Cellular automata based simulation of random versus selective harvesting strategies in predator–prey systems

Abstract

The stability and productivity properties of different harvesting strategies have been analyzed through various approaches. The previous studies mostly applied the spatially lumped models and focused on different harvested species. In this research, the stochastic cellular automata based predator–prey model (EcoCA) was upgraded to investigate the difference between random harvest and the selective harvest strategies of the predator–prey complex. Three groups of numerical experiments have been conducted: (1) joint harvest with a constant effort and a density limitation, (2) joint harvest with constant quota, (3) joint harvest with a constant effort and without density limitation. In each group, both random harvest and selective harvest have been adopted to examine their differences. The statistical results of the simulations showed that the selective harvest is more stable than random harvest. Moreover, the selective harvest resulted in a longer cyclic period. For both random and selective harvest, the system is more stable if a density limitation is imposed.
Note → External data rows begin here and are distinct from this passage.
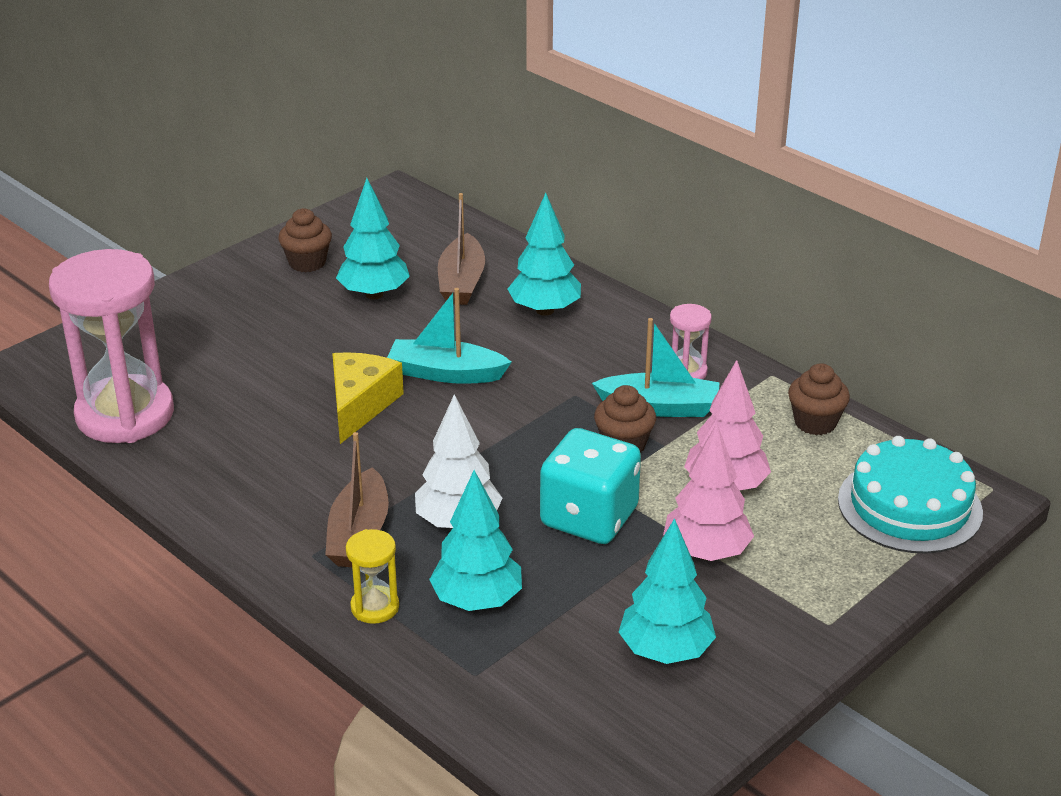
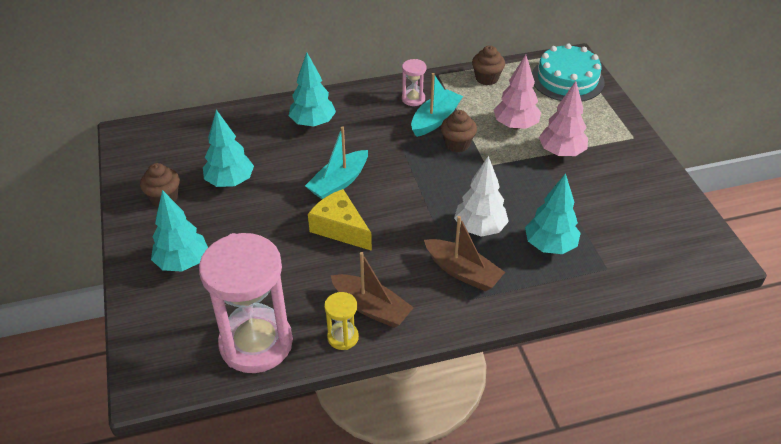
camera: 60 degrees left, 10 degrees up
yellow hourglass [346,529,399,624] -> yellow hourglass moved to [324,292,359,350]
brown boat [438,193,485,305] -> brown boat moved to [331,252,414,328]
turquoise dice [540,428,641,544] -> none
turquoise tree [619,518,716,664] -> turquoise tree moved to [151,190,208,271]

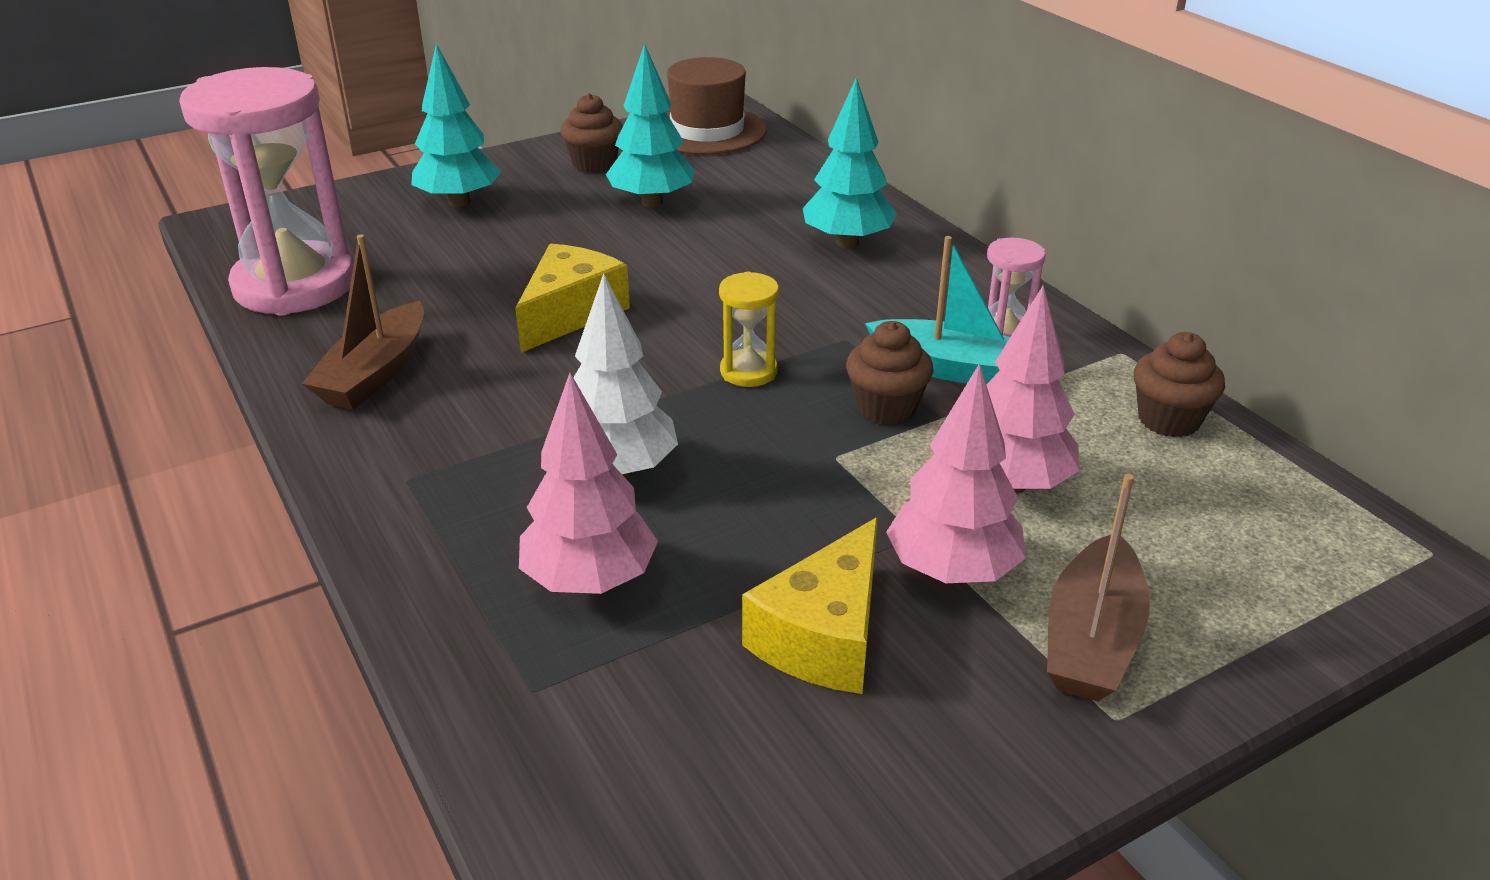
camera: 75 degrees right, 10 degrees down
turquoise boat [305,127,368,199] -> none
yellow hourglass [324,292,359,350] -> yellow hourglass moved to [719,272,779,387]
brown boat [424,216,505,291] -> brown boat moved to [1047,474,1150,701]
turquoise tree [525,173,581,254] -> pink tree [519,373,658,594]
turquoise cake [532,43,604,101] -> none
none -> brown hat [667,57,767,155]
none -> yellow cheese [742,517,878,694]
When the constant quota was adopted, the system is unstable. However, it collapsed more slowly for selective harvest than for random harvest. In conclusion, the selective harvest is a more sustainable strategy to a predation and harvesting system. The results are important to sustainable management of ecosystems, in particular to many situations of conservation biology and natural resources' exploitation. The research also demonstrated the advantages of cellular automata to simulate more realistic predation–harvesting system.